Wednesday Jan 14, 2015
6:30 pm - 8:00 pm
POWERHOUSE on 8th [Park Slope]
1111 8th Ave
Brooklyn, NY
11215
For more information, please call 718.801.8375
RSVP appreciated: RSVP@powerHouseArena.com
-or-
Please fill out the “Bookings” form at the bottom of this page.
Part memoir, part manifesto, Savage Park: A Meditation on Play, Space, and Risk for Americans Who Are Nervous, Distracted, and Afraid to Die is an exploration of the underside of America’s obsession with safety, and the freedoms we trade to sleepwalk through our lives.
About Savage Park:
“Amy Fusselman writes with a unique depth of feeling, and Savage Park is a fascinating and daresay essential meditation on childhood, parenthood, and the importance of wild spaces for those wild creatures known as kids.” — Dave Eggers, The Circle
When writer and mom Amy Fusselman (The Pharmacist’s Mate) is invited with her husband and two young songs for a month-long visit to Japan, she jumps at the chance, recognizing a once-in-a-lifetime opportunity when she sees one.
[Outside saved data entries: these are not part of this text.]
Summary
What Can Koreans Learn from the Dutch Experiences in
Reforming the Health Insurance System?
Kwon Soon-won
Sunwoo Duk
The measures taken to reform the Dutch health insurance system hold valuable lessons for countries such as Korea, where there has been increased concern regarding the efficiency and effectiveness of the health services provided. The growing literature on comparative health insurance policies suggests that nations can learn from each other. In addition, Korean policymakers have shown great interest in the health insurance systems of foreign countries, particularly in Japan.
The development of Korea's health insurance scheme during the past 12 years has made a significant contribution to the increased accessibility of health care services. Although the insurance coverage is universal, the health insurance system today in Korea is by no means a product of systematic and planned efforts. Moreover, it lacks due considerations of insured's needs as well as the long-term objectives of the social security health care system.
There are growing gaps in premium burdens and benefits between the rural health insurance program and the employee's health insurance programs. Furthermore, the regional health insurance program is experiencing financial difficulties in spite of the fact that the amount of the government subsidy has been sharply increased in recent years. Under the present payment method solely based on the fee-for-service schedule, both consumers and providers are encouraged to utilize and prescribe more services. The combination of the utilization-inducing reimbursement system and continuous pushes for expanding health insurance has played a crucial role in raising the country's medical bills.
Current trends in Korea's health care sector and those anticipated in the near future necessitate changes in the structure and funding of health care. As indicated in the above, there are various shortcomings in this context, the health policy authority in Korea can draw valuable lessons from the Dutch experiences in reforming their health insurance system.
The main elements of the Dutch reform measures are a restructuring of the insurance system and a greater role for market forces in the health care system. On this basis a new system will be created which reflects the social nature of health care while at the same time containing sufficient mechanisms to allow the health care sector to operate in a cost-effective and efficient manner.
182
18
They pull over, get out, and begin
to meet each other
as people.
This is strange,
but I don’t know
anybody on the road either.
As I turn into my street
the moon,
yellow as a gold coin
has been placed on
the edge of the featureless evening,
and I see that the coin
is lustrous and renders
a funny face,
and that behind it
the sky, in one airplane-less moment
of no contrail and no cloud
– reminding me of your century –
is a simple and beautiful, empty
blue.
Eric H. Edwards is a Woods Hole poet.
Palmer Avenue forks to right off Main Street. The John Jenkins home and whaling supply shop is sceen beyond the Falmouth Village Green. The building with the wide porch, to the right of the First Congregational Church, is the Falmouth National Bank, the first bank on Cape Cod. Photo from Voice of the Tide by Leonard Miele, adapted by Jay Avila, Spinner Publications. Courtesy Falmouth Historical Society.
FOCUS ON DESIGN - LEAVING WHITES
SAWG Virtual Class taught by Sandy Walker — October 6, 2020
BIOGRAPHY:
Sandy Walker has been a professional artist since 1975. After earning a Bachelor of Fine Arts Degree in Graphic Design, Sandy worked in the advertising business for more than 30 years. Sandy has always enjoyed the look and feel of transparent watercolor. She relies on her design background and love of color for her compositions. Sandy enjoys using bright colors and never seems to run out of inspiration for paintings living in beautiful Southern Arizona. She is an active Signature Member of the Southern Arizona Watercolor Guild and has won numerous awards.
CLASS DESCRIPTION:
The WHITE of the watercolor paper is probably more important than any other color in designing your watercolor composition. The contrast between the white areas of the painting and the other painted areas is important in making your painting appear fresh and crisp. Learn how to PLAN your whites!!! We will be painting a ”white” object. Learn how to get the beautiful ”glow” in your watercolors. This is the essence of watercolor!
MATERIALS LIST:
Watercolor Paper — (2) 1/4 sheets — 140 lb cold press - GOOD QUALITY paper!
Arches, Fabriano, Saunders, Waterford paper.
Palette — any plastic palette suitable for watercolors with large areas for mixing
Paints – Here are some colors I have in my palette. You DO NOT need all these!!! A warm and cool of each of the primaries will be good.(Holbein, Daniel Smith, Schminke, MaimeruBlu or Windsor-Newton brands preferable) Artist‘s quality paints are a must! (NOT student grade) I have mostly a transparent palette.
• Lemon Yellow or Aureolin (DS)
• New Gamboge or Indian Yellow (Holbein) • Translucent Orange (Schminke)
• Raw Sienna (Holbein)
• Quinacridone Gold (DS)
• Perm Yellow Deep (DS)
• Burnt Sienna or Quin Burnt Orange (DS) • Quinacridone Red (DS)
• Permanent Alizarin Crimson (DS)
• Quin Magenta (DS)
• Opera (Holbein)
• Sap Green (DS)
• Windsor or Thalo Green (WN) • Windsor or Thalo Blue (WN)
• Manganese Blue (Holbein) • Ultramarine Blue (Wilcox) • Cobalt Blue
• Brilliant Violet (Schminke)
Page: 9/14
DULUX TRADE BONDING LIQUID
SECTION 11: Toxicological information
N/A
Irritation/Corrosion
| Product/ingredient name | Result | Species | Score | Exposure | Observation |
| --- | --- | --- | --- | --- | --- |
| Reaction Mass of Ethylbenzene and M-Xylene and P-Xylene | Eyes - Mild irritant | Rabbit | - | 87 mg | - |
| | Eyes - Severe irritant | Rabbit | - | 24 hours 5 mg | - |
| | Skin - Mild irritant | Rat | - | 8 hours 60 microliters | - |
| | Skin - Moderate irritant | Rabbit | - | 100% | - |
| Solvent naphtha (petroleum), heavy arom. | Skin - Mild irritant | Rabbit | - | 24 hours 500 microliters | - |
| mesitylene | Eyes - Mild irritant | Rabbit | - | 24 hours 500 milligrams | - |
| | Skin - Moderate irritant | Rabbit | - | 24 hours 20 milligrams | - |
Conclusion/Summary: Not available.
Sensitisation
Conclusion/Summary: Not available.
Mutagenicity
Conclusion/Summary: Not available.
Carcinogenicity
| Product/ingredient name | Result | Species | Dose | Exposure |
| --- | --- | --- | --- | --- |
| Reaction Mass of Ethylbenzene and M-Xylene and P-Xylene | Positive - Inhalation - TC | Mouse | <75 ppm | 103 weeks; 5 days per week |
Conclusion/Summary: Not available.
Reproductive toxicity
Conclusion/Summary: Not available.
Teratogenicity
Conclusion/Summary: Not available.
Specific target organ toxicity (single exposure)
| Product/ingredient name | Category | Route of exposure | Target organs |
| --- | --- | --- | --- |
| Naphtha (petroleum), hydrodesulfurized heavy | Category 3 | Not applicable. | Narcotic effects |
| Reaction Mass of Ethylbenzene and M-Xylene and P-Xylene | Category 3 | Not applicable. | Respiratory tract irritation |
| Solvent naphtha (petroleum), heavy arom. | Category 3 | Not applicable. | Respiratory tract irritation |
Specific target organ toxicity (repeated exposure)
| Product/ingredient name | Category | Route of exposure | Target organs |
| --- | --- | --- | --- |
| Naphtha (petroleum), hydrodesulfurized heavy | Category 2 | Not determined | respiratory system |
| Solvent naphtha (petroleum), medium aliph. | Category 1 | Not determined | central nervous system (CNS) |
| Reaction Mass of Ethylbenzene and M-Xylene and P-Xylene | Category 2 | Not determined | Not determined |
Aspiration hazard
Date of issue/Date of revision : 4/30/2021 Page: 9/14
Almost from the moment she lands she’s struck by the freedom she feels, unencumbered by conversation (she doesn’t know the language) that she would normally feel the need to “decode, muse upon, or judge.” But it’s not until they visit Hanegi Park—where Fusselman stares open-mouthed as children swing from treehouses they built themselves, roast marshmallows over several open fires, and jump through old tires—that she begins to think about parenting, her own vitality, and the way we feel about risk, death, and play in a completely different way. There are no rules in Hanegi Park, no safety warnings, no one to tell anyone “no.”
In Savage Park: A Meditation on Play, Space, and Risk for Americans Who Are Nervous, Distracted, and Afraid to Die, Fusselman records her musings on what she experienced in Japan, her own feelings on “helicopter parenting,” and her suggestion to all people—not just parents—who want to leave behind their preoccupation with what’s coming next to enjoy life in the present. Perhaps her main point is this: it doesn’t matter if a space is padded and disinfected and free from all possible harm. What matters is our ability to feel, within a space and time, completely free without governing rules or restrictions. It matters to notice the space at all. We’re so busy struggling to get from one point to the next, we rarely stop to take note of how we got there.
Savage Park is an extended meditation on our daily lives — living to the fullest, allowing ourselves to experience the world as it is, and being aware of and interested in the space that surrounds us — told through personal anecdotes and experiences.
About the Author:
Amy Fusselman is the author of The Pharmacist’s Mate and 8. As “Dr. Fusselman,” she writes the Family Practice parenting column for McSweeney’s Internet Tendency. Her work has also appeared in the New York Times Magazine, Ms. Magazine, The Hairpin, and ARTnews.